Sometimes, we are confronted with a play so powerful and an experience so visceral that we freeze; we encounter life’s problems unfolding before us in frighteningly accurate detail. This was my experience at the Huntington Theatre Company’s Disgraced by Pulitzer Prize winner Ayad Akhtar. In a tightly-written, probing but naturalistic one-act drama, we explore all that it means to assimilate and assume everything about our American culture and the melting pot that we have become in the past hundred years. Now, more than ever, we see the consequences and choices of this decision to pour our lives into this melting pot, and what we retain of our past selves and cultures. Brilliant director Gordon Edelstein and the five-person cast of the Huntington’s Disgraced cook up a delicious morsel that is served best over post-show conversation; while the themes and content might be hard to swallow, you will feel more thankful for the experience of tasting one of the most fulfilling theatrical experiences in recent memory.
Disgraced centers around Mergers & Acquisitions Attorney Amir Kapoor (played with twitching intensity by Rajesh Bose), a Pakistani man of Muslim roots, and his wife, Emily (played with pitch-perfect nuance by Nicole Lowrance), a Caucasian artist who appropriates Islamic art. Their ambitious pursuits of success lead to horrific realizations about their sacrifices and choices in corporate and cultural America. Amir has changed his name and renounced his Muslim heritage, until Amir’s nephew, Abe (played with burning sincerity by Mohit Gautam), tries to acquire Amir’s help in representing imam, a man and leader from Abe’s mosque. This confrontation speaks volumes about Amir’s priorities, as he worries about the repercussions at his (largely Jewish) law firm. Unfortunately, no good deed goes unpunished (or unpublished) as Amir’s name appears in the New York Times connected with this man and his alleged terrorism.
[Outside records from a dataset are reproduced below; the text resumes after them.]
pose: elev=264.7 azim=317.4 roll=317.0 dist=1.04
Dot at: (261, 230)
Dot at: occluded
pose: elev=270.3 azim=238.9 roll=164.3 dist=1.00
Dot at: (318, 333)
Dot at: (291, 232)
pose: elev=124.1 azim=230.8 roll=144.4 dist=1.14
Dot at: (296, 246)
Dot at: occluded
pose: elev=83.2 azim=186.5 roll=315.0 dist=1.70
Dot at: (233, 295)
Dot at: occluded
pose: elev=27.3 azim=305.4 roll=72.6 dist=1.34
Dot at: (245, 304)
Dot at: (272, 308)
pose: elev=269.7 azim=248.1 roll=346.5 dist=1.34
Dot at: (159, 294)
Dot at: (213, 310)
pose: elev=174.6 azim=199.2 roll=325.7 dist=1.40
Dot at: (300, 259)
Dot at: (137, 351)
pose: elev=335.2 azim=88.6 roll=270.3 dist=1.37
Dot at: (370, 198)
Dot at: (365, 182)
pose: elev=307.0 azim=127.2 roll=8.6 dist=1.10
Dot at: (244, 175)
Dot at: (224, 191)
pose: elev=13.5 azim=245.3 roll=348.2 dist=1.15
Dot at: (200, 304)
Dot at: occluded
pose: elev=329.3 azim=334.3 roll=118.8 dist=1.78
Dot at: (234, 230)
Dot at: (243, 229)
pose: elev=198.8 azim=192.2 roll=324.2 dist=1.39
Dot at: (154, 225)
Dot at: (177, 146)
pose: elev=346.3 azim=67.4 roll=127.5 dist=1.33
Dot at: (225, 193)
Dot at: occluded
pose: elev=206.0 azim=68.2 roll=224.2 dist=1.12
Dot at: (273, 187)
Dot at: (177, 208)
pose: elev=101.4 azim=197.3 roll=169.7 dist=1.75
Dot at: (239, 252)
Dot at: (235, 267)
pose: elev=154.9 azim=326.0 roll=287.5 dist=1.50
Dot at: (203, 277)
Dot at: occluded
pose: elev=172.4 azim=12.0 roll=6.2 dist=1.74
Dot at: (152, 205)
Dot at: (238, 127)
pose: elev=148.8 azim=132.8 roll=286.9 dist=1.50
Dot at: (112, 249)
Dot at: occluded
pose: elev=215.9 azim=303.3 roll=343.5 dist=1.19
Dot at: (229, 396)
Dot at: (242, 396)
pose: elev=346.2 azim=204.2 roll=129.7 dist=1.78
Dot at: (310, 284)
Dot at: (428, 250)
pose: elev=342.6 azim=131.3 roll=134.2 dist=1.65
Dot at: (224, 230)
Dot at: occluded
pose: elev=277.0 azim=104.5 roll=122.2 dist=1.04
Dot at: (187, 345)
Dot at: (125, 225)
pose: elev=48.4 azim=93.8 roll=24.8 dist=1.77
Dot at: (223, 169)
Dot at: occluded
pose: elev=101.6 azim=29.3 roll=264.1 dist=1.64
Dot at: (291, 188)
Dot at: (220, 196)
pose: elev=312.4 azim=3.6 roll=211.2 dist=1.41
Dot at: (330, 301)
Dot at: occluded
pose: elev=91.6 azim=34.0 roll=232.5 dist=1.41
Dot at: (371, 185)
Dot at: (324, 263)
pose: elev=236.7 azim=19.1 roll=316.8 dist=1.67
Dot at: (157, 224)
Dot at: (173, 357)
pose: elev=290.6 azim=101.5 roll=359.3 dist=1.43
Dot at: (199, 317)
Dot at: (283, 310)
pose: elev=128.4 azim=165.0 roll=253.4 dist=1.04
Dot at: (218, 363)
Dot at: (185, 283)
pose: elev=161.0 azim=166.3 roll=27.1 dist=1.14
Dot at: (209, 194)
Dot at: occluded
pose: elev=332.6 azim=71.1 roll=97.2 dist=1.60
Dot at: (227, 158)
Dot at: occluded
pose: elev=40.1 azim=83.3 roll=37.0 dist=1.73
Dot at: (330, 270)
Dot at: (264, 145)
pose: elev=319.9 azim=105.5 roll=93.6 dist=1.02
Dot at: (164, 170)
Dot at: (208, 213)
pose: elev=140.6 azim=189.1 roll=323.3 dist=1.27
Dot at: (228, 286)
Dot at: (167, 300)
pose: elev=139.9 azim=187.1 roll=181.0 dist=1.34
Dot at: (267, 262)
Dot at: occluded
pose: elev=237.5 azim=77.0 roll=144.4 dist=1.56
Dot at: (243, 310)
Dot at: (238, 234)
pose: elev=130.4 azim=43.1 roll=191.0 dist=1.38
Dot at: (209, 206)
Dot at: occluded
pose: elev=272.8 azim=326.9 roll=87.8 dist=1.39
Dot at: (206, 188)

Now, we’re cooking.
Though the beginning starts as a slow boil of relationships, exposition, and introductions, the real act begins at a dinner party at Amir and Emily’s posh apartment, exquisitely designed and detailed by Scenic Designer Lee Savage, with Emily’s potential curator, Isaac (played with wonderful depth by Benim Foster), a Jewish man with strong opinions on ethnicity and culture; and Isaac’s partner and Amir’s co-worker, Jory (played with outstanding arched wit by Shirine Babb), an African American lawyer climbing the corporate ladder. Together, these are the main ingredients for an explosive party. Their characterizations are sharply-defined, a product of their (mostly) strong performances as well as their essence captured in the costume design by Ilona Somogyi (who offers a refreshing attention to detail to emphasize personality and mood). All four of these characters are the by-products of assimilation in our country. From daily choices about how much to reveal at work to career decisions to reconcile Israeli-Palestine artwork and culture, these characters are confronted with the gravity and dynamic of these decisions. Emily earns a spot in Isaac’s new piece, but at what cost? Amir learns devastating news about his work, but how much of it was because of his own prior actions? When do we stop blaming others for their feelings and reactions to our other-ness and look to ourselves in how we treat ourselves as others?
The ninety-minute play is explosive and shockingly poignant. Yes, the characters jump to conclusions, but these reactions only underscore how important the decisions and effects are upon these characters, their values, and their daily lives. As a gay attorney, I couldn’t help find some correlation (albeit a small one) between Amir’s fears and reactions to the current anti-Islamic undercurrent in corporate America and my own tightrope walking as part of the LGBTQ community. Bose is sometimes a bit too quirky in the role, often raising an eyebrow and contorting his face to an almost comical effect, but his works speak louder than his actions. His confrontations with Lowrance’s Emily are outstanding, reverberating with history and affection, while deeply misunderstanding your partner in subtle ways. The best moments are when Bose, Lowrance, Foster, and Babb interact, feeding off of each other’s slightly different energy; the result is an electric and eclectic dinner party. Director Edelstein orchestrates the mood shifts perfectly, taking us on an exciting ride as voyeurs into encounters that we know are happening in living rooms around the country.
Their conflict is our catharsis; finally, we have real issues onstage for us to grapple with through the lens of fictional characters. Theatre becomes an opportunity to appreciate each other better, and understand ourselves. We have choice words for these kinds of play, depending on how you like your theatre served: intellectualism, preachy, hot-topic, hot, exciting. I prefer to call it inspiring. I feel the story, its characters, its themes even days later, giving me food for thought. Won’t you join me by trying Disgraced for yourself?